DEM Parti, Cumhurbaşkanı Erdoğan’ın açıklamasından rahatsız
DEM Parti Eş Genel Başkanı Tuncer Bakırhan, Halkların Demokratik Kongresi (HDK) 13. Genel Kuruluna katıldı. Burada konuşan Bakırhan, Cumhurbaşkanı Erdoğan'ın son açıklamalarından rahatsız oldu. Erdoğan'ın ‘Terörle siyaset yan yana gelmez’ ifadelerinin tehditkar olduğunu dile getirdi.
Partisinin grup toplantısında konuşan Cumhurbaşkanı Recep Tayyip Erdoğan, 'Irak ve Suriye’nin kuzeyindeki bölücü terör örgütüne, kandan beslenen Kandil’deki terör baronlarına hiçbir çağrımız yoktur. Terörle mücadelemizi kararlılıkla sürdürecek.
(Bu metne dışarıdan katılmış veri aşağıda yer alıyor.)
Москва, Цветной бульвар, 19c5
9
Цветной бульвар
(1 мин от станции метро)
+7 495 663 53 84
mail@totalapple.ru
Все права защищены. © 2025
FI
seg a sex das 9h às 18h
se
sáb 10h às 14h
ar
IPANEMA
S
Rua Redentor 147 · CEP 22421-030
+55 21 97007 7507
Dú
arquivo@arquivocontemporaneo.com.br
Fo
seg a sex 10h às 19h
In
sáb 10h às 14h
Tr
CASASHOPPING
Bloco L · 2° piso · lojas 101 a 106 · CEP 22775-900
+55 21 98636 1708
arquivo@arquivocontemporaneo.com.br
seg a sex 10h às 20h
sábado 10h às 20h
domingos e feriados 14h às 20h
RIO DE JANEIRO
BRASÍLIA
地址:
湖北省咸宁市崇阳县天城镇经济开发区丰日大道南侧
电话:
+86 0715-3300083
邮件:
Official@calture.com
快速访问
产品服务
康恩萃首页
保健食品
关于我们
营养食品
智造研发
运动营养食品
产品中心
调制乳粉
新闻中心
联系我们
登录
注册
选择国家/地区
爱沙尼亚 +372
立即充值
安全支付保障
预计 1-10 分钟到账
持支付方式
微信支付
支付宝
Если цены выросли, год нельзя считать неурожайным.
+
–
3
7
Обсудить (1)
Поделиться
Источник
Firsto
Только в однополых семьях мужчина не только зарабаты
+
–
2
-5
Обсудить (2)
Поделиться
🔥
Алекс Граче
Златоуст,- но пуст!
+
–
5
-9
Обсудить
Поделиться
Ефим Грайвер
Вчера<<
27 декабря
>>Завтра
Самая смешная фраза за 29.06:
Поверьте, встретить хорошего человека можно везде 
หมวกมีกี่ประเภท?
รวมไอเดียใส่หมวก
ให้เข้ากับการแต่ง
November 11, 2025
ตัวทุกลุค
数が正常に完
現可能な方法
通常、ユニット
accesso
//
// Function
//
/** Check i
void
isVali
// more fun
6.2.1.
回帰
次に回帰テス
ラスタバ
Terörle siyaset yan yana olmaz.' ifadelerini kullanmıştı. Erdoğan'ın bu açıklaması DEM Parti'yi rahatsız etti. DEM Parti Eş Genel Başkanı Tuncer Bakırhan, Erdoğan'ın açıklamalarını 'tehditli bir dil' olarak tanımladı.
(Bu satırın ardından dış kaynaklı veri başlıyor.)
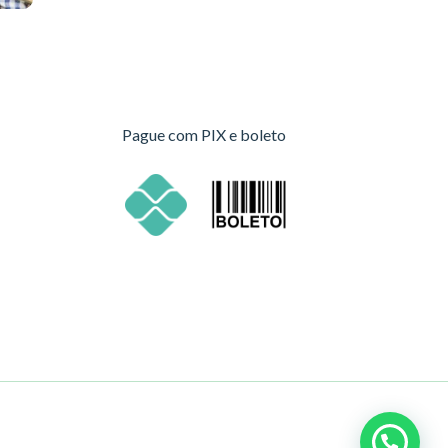
Pague com PIX e boleto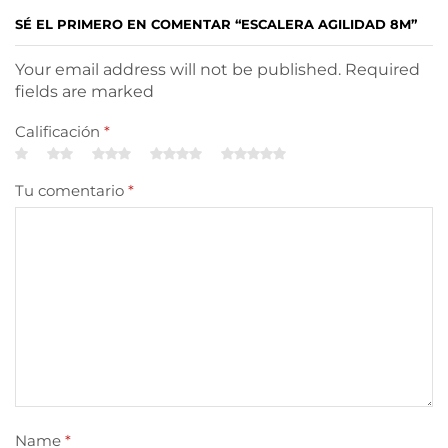
SÉ EL PRIMERO EN COMENTAR “ESCALERA AGILIDAD 8M”
Your email address will not be published. Required
fields are marked
Calificación
*
Tu comentario
*
Name
*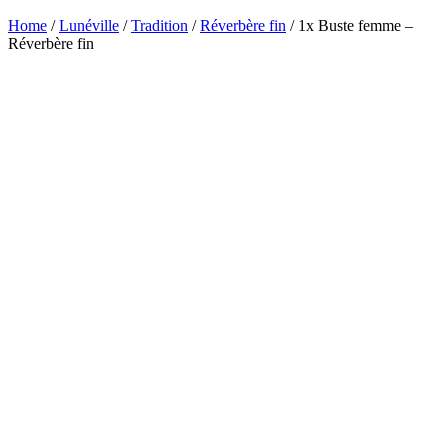
Home
/
Lunéville
/
Tradition
/
Réverbère fin
/ 1x Buste femme –
Réverbère fin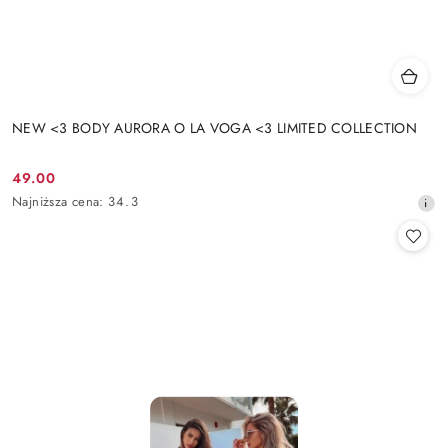
NEW <3 BODY AURORA O LA VOGA <3 LIMITED COLLECTION
49.00
Cena
Najniższa
Najniższa cena:
34.3
promocyjna:
cena
z
30
dni
przed
obniżką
Bakırhan, Erdoğan'ın açıklamalarının sürece fayda sağlamayacağını ifade etti. Öte yandan konuşmasında, PKK üyeliği suçlamasıyla tutuklanan Esenyurt Belediye Başkanı Ahmet Özer'i savundu.
Bakırhan'ın konuşması şöyle:
"Sistem ciddi bir kriz içerisinde, ciddi bir kaos içerisinde. 'Türkiye'yi ne kadar etkiler, nasıl etkiler, Türkiye'deki halklar bundan nasıl etkilenir?' sorusunu hep birlikte tartışmamız, bunun yanıtını vermemiz gerekiyor. Çünkü biz de hemen o Orta Doğu'daki girdabın yanı başında bulunuyoruz. Orta Doğu'daki girdaba kapılmamak için bizim öteden beri savunduğumuz Türkiye'nin toplumsal barışını sağlaması gerekiyor. En başta Kürt meselesini diyalogla müzakereyle demokratik yöntemlerle çözmesi gerekiyor."
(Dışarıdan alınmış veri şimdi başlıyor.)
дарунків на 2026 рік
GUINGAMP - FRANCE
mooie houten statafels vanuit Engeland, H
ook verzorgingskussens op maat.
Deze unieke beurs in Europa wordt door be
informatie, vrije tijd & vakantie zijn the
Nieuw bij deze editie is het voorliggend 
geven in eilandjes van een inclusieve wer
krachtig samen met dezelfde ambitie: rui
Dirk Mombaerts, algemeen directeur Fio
'BU SÜREÇTE İKİ TARAF VAR'
"Süreçler taraflar arasında başlar. Bir süreç varsa bu sürecin tarafları vardır. Bir süreç devam ettirilecekse sadece tek taraflı yorumlar, tek taraflı açıklamalarla bu süreç yürümez. Sürecin diğer taraflarının da meseleye ilişkin ne dedikleri, ne düşündükleri, nasıl gördükleri, ne önerdiklerini Türkiye toplumu, Türkiye halkları, Türkiye emekçileri bilmek durumundadır.
'TOPLUMU ZEHİRLEYEN BU DİL'
"Bu dilin terk edilmesi gereklidir. En başta da iktidar mensupları tarafından toplumu zehirleyen bu dil yerine daha siyasi, daha olgun, daha kapsayıcı, daha karşıdakini dikkate alan saygın bir dile dönüşmesi gerekiyor. Aksi halde bu tartışmalar bir süreç olmadan bitmek durumunda kalabilir. Tartışmaların yürüdüğü bir süreçte halkın iradesiyle, halklarımızın iradesiyle seçilen Esenyurt Belediyesine kayyum atanması 'Bu ne perhiz bu ne lahana turşusu?' dedirtiyor. Gerçekten bunlar bu tartışmaları, bu biçimde yöneteceklerse bundan bir şey çıkmaz."